- Born: February 27, 1903 Groningen, Netherlands
- Died: March 16, 1983 (aged 80)
- Education: University of Groningen
- Political party: Nationaal Europese Sociale Beweging (1953–1955) National Socialist Movement in the Netherlands (1933–1945)

= Jan Wolthuis =

Dutch Nazi collaborator and far-right politician

Jan Aksel Wolthuis (27 February 1903 – 16 March 1983), a lawyer by training, was a Dutch Nazi who collaborated with the German occupiers during World War II and after the war was active in far-right politics.

==Biography==

===Until 1945===
Born in Groningen, Wolthuis studied law at the University of Groningen. In 1933 he joined Anton Mussert's National Socialist Movement in the Netherlands, or NSB. In the years before 1940 he fulfilled a number of offices in the NSB at the local level, and during the war proved himself a fanatical Nazi, adhering to the ideology of Meinoud Rost van Tonningen. He received an appointment as "justice of the peace" in Arnhem, essentially a political office occupied by NSB members and intended to handle civil infractions involving NSB members. In addition, the justice of the peace in Arnhem was also a justice of the economy, a special position introduced in 1941 to punish infractions in the domestic economy, particularly in relation to food rationing and price control. Wolthuis made no secret of his allegiance; he was known to occasionally wear his NSB uniform under his robes. The cases he handled that were reported on in the papers were minor: he sentenced a chaplain to two months in jail for an unauthorized fundraiser, and presided over a case in which a citizen (a member of the NSB) complained that his bicycle had been requisitioned without a proper notification and subsequently insulted the mayor, claiming he was responsible for the theft of his bicycle.

===After the war===
After the war he was jailed for four years and was banned from working in the legal and judicial professions. An unrepentant ideologue, he corresponded regularly with Arnold Meijer, the Catholic fascist who had been convicted as a collaborator and was released from jail in 1948. An attempt to organize a celebration for Dutch SSers who were killed in the war, a "Celebration of Heroes," was unsuccessful. In the 1950s, he co-founded (with fellow Waffen-SS volunteer and collaborator Jan Hartman) the Stichting Oud Politieke Delinquenten. This was the first and largest of Dutch organizations of convicted collaborators; an attempt at resurrecting the NSB under the transparent moniker NESB, or Nationaal Europese Sociale Beweging, was unsuccessful.

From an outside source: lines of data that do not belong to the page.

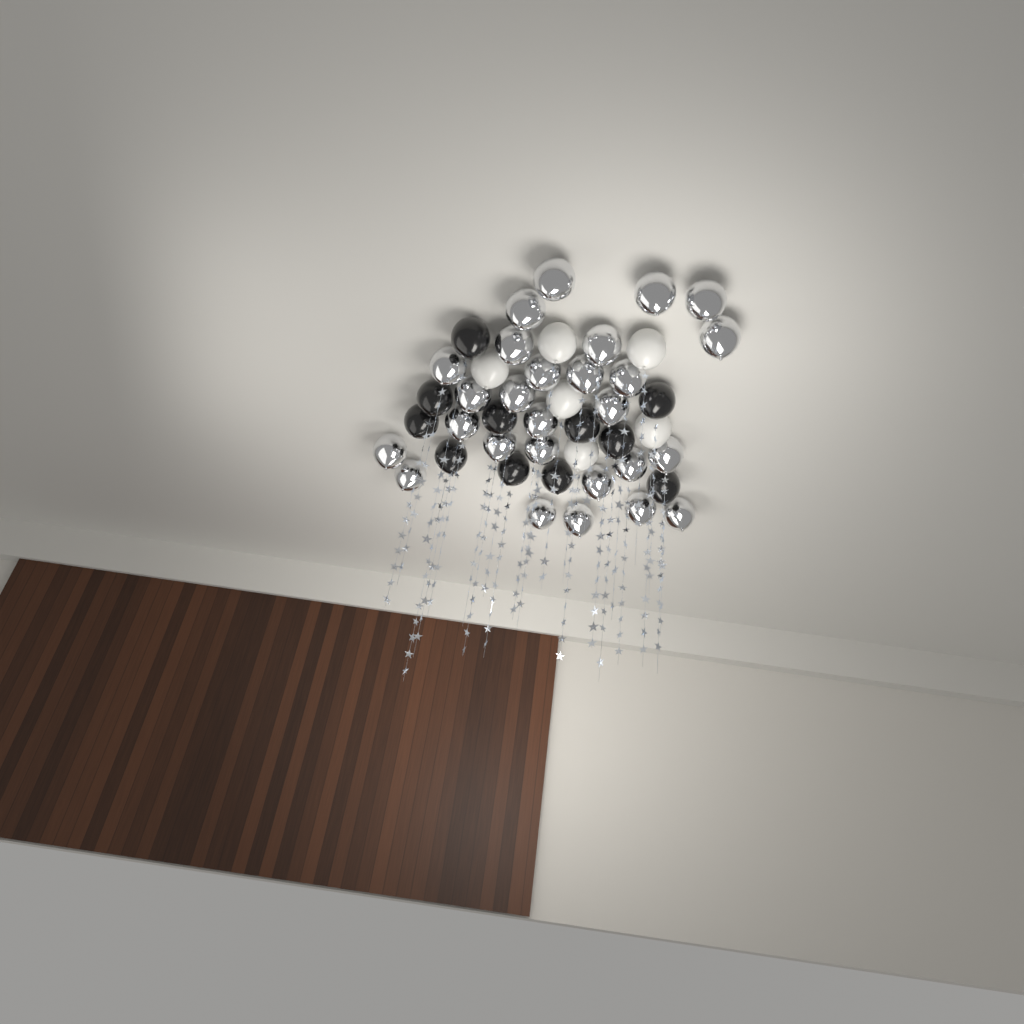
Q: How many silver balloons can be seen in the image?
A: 27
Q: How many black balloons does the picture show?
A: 11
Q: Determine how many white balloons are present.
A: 6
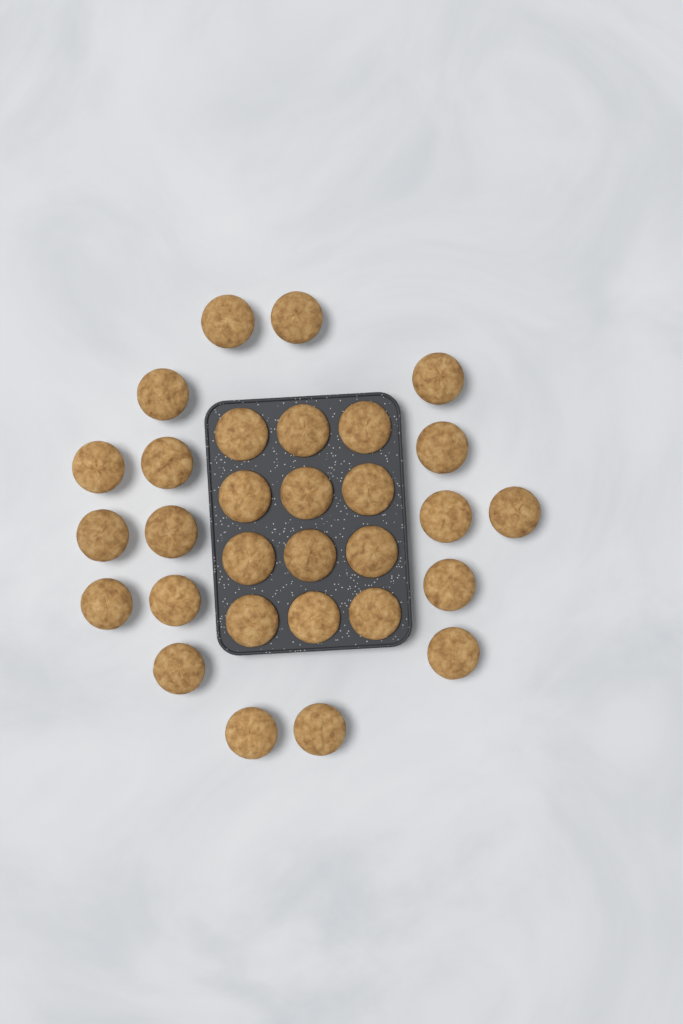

His activities with the NESB led to an arrest in 1953, when he and Paul van Tienen were sentenced to two months' imprisonment for running an organization considered a successor to the NSB.

After the NESB was dismantled Wolthuis ceased having any importance in far-right parties, though he remained involved with organizations that supported veterans of the Eastern Front. With Hartman, he played a never fully explained part in the 1952 escape of seven convicted war criminals from the Koepelgevangenis in Breda, including Klaas Carel Faber.